## [RECORDS SHOWN]
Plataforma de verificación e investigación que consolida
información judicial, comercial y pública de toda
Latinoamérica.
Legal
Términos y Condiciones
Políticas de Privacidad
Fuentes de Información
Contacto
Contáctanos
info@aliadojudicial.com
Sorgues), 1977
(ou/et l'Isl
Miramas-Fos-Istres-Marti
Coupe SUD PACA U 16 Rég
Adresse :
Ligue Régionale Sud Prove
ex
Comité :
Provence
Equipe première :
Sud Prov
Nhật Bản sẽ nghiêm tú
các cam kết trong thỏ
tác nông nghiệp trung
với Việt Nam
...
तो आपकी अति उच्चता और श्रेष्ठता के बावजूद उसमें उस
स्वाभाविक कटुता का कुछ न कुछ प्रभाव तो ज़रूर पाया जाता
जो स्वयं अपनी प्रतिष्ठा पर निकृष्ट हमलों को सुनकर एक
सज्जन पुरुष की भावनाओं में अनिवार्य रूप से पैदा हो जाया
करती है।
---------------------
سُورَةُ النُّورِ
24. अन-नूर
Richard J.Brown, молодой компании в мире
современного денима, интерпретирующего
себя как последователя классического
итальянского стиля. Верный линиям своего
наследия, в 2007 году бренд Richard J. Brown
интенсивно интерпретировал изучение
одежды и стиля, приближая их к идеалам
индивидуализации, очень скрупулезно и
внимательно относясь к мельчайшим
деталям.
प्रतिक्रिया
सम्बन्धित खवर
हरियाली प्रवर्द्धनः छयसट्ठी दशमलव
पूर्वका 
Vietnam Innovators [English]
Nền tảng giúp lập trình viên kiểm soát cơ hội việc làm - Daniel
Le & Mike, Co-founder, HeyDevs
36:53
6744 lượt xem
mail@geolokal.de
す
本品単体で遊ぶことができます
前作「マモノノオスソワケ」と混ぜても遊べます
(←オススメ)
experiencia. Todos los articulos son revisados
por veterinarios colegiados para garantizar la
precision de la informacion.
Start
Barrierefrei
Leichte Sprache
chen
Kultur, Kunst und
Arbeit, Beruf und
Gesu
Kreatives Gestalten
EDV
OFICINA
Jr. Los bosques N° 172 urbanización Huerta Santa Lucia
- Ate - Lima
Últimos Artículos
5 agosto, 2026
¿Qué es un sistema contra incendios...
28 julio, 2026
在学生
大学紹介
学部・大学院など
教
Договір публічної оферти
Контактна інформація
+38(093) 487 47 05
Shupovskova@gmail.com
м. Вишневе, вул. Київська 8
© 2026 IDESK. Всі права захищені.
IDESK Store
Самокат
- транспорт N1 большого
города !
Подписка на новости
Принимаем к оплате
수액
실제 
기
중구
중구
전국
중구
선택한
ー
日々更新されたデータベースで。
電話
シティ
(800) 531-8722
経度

## [DIRECTIVE]
Output the lines above exactly, but only those between the line holding "por veterinarios colegiados" and the line holding "Shupovskova@gmail.com", inclusive.

## [EXERCISE RESULT]
por veterinarios colegiados para garantizar la
precision de la informacion.
Start
Barrierefrei
Leichte Sprache
chen
Kultur, Kunst und
Arbeit, Beruf und
Gesu
Kreatives Gestalten
EDV
OFICINA
Jr. Los bosques N° 172 urbanización Huerta Santa Lucia
- Ate - Lima
Últimos Artículos
5 agosto, 2026
¿Qué es un sistema contra incendios...
28 julio, 2026
在学生
大学紹介
学部・大学院など
教
Договір публічної оферти
Контактна інформація
+38(093) 487 47 05
Shupovskova@gmail.com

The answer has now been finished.